Mexico and Canada

Fall in Mexico's mining FDI on track to exceed the 15% projected by chamber

Bnamericas Published: Wednesday, November 11, 2019

Foreign direct investment (FDI) in Mexico’s mining sector plummeted 55.9% year-on-year in the first nine months, according to preliminary official data. 

If the trend continues, FDI in mining will drop this year by more than that forecast by the chamber of mines (Camimex).

FDI in the sector in January to September US$1.53bn, down from US$3.47bn in the same period 2021, the economy ministry said in a report.

Earlier this month, Camimex told BNamericas that this year it expects the figure to fall 15% from US$4.8bn in 2021, and to come in at around US$4bn in 2023.

Although the decline so far in 2022 is mainly explained by the unusually high base of comparison, factors such as high inflation caused by the Russia-Ukraine conflict, the global economic slowdown and uncertainty about government policies have also influenced the decline.

“What happens is that 2021 was practically a record. It was a surprising increase. The amount for last year of nearly US$5bn was well above the average that it [the mining sector] generally receives,” James Salazar, deputy director of analysis at CI Banco, told BNamericas.

The analyst said last year FDI in mining benefited above all from high metals prices and some investment projects that were pending review ended up being carried out.

“Many of them were anticipating any possible changes in the rules and contracts under the present administration,” said Salazar.

Higher costs and inflation also affected the financial results of some of the largest mining and metals companies in the country, such as Equinox Gold and Ternium, in the third quarter amid falling prices of metals such as gold, silver, copper and steel.

Reyna Silver's exploration VP Ariel Navarro said among the reasons for the lower FDI this year is the fall in global stock markets; the slowdown in the economy due to the COVID-19 pandemic that disrupted operations of many small and medium-sized businesses; and the uncertainty caused by the announcement of the nationalization of lithium after reforming the mining law this year.

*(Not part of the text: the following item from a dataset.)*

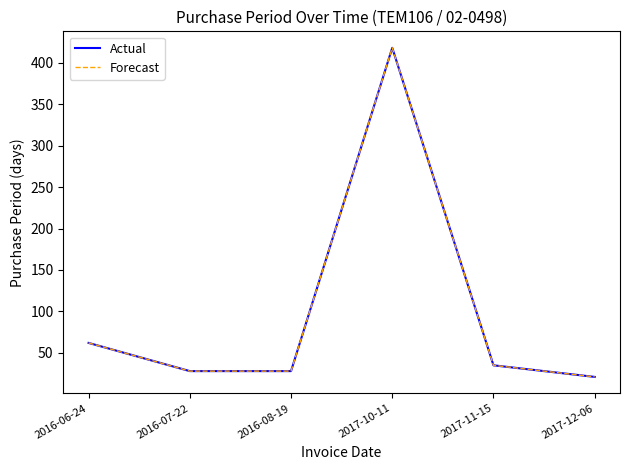

Is this an area chart (filled region under the line)?

No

“The fall in world stock markets, including Canada, where most of the mining companies that operate in Mexico are located… caused many companies to withdraw their projects due to the low cash flow from their development,” Navarro told BNamericas.

He added that “inevitably, the announcement of the nationalization of lithium caused an environment of uncertainty in mining companies, mainly in exploration companies.”

“This meant that the current government does not support mining like past governments, but, above all, that we could begin to have a panorama like that of Argentina or Venezuela in previous years, where deposits could not be explored in those countries by foreign companies, and foreign currency could not be obtained from operations,” added Navarro.

“Last year mineral prices were very high, and that’s not necessarily the case now, and there is all this uncertainty surrounding the current administration,” added CI Banco’s Salazar.